Exercise input =>
* * * * * * * * *
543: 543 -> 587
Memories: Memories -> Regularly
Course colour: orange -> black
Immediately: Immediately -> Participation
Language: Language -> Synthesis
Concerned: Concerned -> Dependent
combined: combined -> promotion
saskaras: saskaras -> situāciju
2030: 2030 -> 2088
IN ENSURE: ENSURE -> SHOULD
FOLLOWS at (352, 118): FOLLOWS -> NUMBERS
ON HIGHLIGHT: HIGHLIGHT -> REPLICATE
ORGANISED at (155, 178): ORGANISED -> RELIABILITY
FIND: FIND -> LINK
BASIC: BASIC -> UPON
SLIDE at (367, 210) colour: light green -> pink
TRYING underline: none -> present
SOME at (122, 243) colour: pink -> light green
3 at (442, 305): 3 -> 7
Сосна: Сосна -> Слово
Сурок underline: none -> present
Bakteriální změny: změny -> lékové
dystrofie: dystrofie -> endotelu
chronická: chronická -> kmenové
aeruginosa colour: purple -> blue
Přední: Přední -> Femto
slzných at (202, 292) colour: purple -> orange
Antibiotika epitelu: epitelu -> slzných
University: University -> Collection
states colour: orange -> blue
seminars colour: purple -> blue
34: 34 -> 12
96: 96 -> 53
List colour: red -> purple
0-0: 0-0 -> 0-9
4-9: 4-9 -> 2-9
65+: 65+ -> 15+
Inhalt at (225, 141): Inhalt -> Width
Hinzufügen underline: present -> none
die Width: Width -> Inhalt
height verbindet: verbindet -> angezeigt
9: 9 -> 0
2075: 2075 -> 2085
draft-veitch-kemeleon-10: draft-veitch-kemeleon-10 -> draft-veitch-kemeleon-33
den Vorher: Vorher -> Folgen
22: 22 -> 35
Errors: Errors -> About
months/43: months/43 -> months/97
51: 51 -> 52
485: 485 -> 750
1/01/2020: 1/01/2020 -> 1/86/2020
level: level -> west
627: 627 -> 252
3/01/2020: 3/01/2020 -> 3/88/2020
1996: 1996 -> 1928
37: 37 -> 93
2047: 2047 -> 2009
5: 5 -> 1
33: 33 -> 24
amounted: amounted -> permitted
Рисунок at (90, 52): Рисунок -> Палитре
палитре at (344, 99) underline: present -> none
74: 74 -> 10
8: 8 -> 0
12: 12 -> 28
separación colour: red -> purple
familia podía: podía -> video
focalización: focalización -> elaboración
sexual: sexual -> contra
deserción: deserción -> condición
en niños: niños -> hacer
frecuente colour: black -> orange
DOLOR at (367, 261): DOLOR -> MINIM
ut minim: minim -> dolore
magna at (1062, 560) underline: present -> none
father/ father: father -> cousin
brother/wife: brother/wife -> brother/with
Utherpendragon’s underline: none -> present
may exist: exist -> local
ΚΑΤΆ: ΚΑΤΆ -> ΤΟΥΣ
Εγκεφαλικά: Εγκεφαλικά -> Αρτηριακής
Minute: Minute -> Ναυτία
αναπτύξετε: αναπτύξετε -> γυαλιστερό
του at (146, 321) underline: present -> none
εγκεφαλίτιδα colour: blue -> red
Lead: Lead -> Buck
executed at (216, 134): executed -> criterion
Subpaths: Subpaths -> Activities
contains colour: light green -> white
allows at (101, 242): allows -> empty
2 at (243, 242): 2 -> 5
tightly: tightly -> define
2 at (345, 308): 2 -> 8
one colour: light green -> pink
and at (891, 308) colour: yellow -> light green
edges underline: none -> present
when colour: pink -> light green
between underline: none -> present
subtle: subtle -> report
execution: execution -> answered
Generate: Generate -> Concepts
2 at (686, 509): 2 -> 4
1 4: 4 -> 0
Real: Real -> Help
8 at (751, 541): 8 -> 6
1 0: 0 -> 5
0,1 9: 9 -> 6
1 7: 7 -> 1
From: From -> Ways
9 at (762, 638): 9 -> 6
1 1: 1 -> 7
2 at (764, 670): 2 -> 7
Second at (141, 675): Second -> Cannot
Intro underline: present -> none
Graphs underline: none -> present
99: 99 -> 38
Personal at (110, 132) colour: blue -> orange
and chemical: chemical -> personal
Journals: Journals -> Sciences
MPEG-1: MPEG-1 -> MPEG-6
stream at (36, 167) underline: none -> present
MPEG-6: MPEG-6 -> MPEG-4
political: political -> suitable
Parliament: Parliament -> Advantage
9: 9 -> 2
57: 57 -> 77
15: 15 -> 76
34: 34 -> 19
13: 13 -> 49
* * * * * * * * *
Problem description =>
Edit the listing so that each "underline" becomes "underscore", with everything else left unchanged.

Expected answer =>
543: 543 -> 587
Memories: Memories -> Regularly
Course colour: orange -> black
Immediately: Immediately -> Participation
Language: Language -> Synthesis
Concerned: Concerned -> Dependent
combined: combined -> promotion
saskaras: saskaras -> situāciju
2030: 2030 -> 2088
IN ENSURE: ENSURE -> SHOULD
FOLLOWS at (352, 118): FOLLOWS -> NUMBERS
ON HIGHLIGHT: HIGHLIGHT -> REPLICATE
ORGANISED at (155, 178): ORGANISED -> RELIABILITY
FIND: FIND -> LINK
BASIC: BASIC -> UPON
SLIDE at (367, 210) colour: light green -> pink
TRYING underscore: none -> present
SOME at (122, 243) colour: pink -> light green
3 at (442, 305): 3 -> 7
Сосна: Сосна -> Слово
Сурок underscore: none -> present
Bakteriální změny: změny -> lékové
dystrofie: dystrofie -> endotelu
chronická: chronická -> kmenové
aeruginosa colour: purple -> blue
Přední: Přední -> Femto
slzných at (202, 292) colour: purple -> orange
Antibiotika epitelu: epitelu -> slzných
University: University -> Collection
states colour: orange -> blue
seminars colour: purple -> blue
34: 34 -> 12
96: 96 -> 53
List colour: red -> purple
0-0: 0-0 -> 0-9
4-9: 4-9 -> 2-9
65+: 65+ -> 15+
Inhalt at (225, 141): Inhalt -> Width
Hinzufügen underscore: present -> none
die Width: Width -> Inhalt
height verbindet: verbindet -> angezeigt
9: 9 -> 0
2075: 2075 -> 2085
draft-veitch-kemeleon-10: draft-veitch-kemeleon-10 -> draft-veitch-kemeleon-33
den Vorher: Vorher -> Folgen
22: 22 -> 35
Errors: Errors -> About
months/43: months/43 -> months/97
51: 51 -> 52
485: 485 -> 750
1/01/2020: 1/01/2020 -> 1/86/2020
level: level -> west
627: 627 -> 252
3/01/2020: 3/01/2020 -> 3/88/2020
1996: 1996 -> 1928
37: 37 -> 93
2047: 2047 -> 2009
5: 5 -> 1
33: 33 -> 24
amounted: amounted -> permitted
Рисунок at (90, 52): Рисунок -> Палитре
палитре at (344, 99) underscore: present -> none
74: 74 -> 10
8: 8 -> 0
12: 12 -> 28
separación colour: red -> purple
familia podía: podía -> video
focalización: focalización -> elaboración
sexual: sexual -> contra
deserción: deserción -> condición
en niños: niños -> hacer
frecuente colour: black -> orange
DOLOR at (367, 261): DOLOR -> MINIM
ut minim: minim -> dolore
magna at (1062, 560) underscore: present -> none
father/ father: father -> cousin
brother/wife: brother/wife -> brother/with
Utherpendragon’s underscore: none -> present
may exist: exist -> local
ΚΑΤΆ: ΚΑΤΆ -> ΤΟΥΣ
Εγκεφαλικά: Εγκεφαλικά -> Αρτηριακής
Minute: Minute -> Ναυτία
αναπτύξετε: αναπτύξετε -> γυαλιστερό
του at (146, 321) underscore: present -> none
εγκεφαλίτιδα colour: blue -> red
Lead: Lead -> Buck
executed at (216, 134): executed -> criterion
Subpaths: Subpaths -> Activities
contains colour: light green -> white
allows at (101, 242): allows -> empty
2 at (243, 242): 2 -> 5
tightly: tightly -> define
2 at (345, 308): 2 -> 8
one colour: light green -> pink
and at (891, 308) colour: yellow -> light green
edges underscore: none -> present
when colour: pink -> light green
between underscore: none -> present
subtle: subtle -> report
execution: execution -> answered
Generate: Generate -> Concepts
2 at (686, 509): 2 -> 4
1 4: 4 -> 0
Real: Real -> Help
8 at (751, 541): 8 -> 6
1 0: 0 -> 5
0,1 9: 9 -> 6
1 7: 7 -> 1
From: From -> Ways
9 at (762, 638): 9 -> 6
1 1: 1 -> 7
2 at (764, 670): 2 -> 7
Second at (141, 675): Second -> Cannot
Intro underscore: present -> none
Graphs underscore: none -> present
99: 99 -> 38
Personal at (110, 132) colour: blue -> orange
and chemical: chemical -> personal
Journals: Journals -> Sciences
MPEG-1: MPEG-1 -> MPEG-6
stream at (36, 167) underscore: none -> present
MPEG-6: MPEG-6 -> MPEG-4
political: political -> suitable
Parliament: Parliament -> Advantage
9: 9 -> 2
57: 57 -> 77
15: 15 -> 76
34: 34 -> 19
13: 13 -> 49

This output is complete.